Could changes be coming to the United States Constitution to limit the power and jurisdiction of the federal government?
There are some who would like to see that happen by convening what's called a convention of states.
Article Five of the Constitution allows for that convention if two-thirds of the nation's state legislatures call for it.
The issue came before the Senate State Affairs Committee in Pierre this week.
Former U.S. Senator Tom Coburn of Oklahoma is leading the national drive for the convention and testified in the State Capitol on Monday.
Senate Joint Resolution Three would make South Dakota one of the 34 states needed to make it happen.
Supporters say this is what the writers of the Constitution had in mind.
Opponents say a convention would open up the entire constitution and the power to make changes would lie in the big states.
Rep.
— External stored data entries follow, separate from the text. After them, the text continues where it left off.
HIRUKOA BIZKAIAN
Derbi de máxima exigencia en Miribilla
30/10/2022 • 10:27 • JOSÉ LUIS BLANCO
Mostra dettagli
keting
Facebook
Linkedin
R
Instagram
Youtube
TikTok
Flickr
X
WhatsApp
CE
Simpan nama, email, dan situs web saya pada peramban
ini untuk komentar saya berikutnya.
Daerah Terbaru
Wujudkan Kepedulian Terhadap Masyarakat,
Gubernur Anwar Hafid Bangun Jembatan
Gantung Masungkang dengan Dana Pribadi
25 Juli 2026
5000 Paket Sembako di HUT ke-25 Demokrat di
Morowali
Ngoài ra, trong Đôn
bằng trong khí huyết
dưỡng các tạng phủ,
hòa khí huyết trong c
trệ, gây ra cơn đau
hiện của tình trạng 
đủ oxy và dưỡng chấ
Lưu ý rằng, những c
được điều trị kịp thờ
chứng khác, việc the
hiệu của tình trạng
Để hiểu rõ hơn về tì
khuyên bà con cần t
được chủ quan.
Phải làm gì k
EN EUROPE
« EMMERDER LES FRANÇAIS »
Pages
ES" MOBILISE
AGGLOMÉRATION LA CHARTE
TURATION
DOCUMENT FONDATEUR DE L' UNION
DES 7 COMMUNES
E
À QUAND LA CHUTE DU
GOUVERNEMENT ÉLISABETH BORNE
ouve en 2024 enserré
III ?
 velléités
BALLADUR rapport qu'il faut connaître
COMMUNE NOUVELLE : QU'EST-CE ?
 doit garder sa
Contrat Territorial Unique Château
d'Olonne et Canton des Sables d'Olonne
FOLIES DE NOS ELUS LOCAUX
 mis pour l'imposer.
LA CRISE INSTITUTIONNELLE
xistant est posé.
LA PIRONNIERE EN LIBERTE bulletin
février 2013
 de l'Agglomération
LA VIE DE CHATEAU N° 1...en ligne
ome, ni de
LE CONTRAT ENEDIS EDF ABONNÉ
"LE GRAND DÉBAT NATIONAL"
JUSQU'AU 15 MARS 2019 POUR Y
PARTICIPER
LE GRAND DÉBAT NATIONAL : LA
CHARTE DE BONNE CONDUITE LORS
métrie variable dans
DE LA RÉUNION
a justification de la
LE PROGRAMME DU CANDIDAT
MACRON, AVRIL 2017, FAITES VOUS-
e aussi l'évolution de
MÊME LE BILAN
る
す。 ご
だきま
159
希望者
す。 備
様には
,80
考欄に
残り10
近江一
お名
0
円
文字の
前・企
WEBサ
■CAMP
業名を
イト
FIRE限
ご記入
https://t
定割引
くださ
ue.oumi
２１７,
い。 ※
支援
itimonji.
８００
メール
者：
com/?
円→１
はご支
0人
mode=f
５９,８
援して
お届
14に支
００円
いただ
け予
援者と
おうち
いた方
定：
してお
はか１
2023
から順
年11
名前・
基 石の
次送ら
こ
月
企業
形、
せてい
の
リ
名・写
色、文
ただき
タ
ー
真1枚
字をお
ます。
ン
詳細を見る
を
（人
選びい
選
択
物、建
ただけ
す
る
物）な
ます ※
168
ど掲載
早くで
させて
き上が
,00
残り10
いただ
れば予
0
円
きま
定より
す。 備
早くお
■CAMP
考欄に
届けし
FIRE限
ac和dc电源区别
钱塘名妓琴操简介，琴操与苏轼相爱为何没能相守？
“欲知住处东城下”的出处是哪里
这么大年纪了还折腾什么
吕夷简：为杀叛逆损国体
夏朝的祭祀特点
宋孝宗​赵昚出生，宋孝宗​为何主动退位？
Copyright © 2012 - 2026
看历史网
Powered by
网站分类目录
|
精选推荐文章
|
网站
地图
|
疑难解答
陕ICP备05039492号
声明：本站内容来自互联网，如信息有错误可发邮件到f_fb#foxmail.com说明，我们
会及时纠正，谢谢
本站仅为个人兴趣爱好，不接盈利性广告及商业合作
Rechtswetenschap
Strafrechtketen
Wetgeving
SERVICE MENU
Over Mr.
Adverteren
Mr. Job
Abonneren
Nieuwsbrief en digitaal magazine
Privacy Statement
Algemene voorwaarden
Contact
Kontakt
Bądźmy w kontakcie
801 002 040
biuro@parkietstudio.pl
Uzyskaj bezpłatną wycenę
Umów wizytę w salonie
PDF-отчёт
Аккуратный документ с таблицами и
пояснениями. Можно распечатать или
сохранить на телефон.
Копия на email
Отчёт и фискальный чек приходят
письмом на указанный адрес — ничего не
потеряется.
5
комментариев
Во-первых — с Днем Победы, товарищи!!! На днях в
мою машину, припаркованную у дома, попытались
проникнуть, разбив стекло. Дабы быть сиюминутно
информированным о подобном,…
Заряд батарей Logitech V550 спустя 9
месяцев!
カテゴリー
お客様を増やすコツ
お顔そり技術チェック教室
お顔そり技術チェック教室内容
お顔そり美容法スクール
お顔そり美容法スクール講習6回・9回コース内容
David Johnson says, "My biggest concern is about the 2nd Amendment and the Bill of Rights. All of those would be subject to change. California, Florida, Chicago, Texas, every state will have delegates at that convention."
Rep. Lynne DiSanto says, "I believe the intent of our forefathers when they wrote the Constitution, including Article V, was to have a balance of powers that the states can intervene when our national government is not making decisions that are in the best interest of the people."
The resolution passed out of committee and now heads to the Senate floor.
A similar resolution failed last week in Idaho.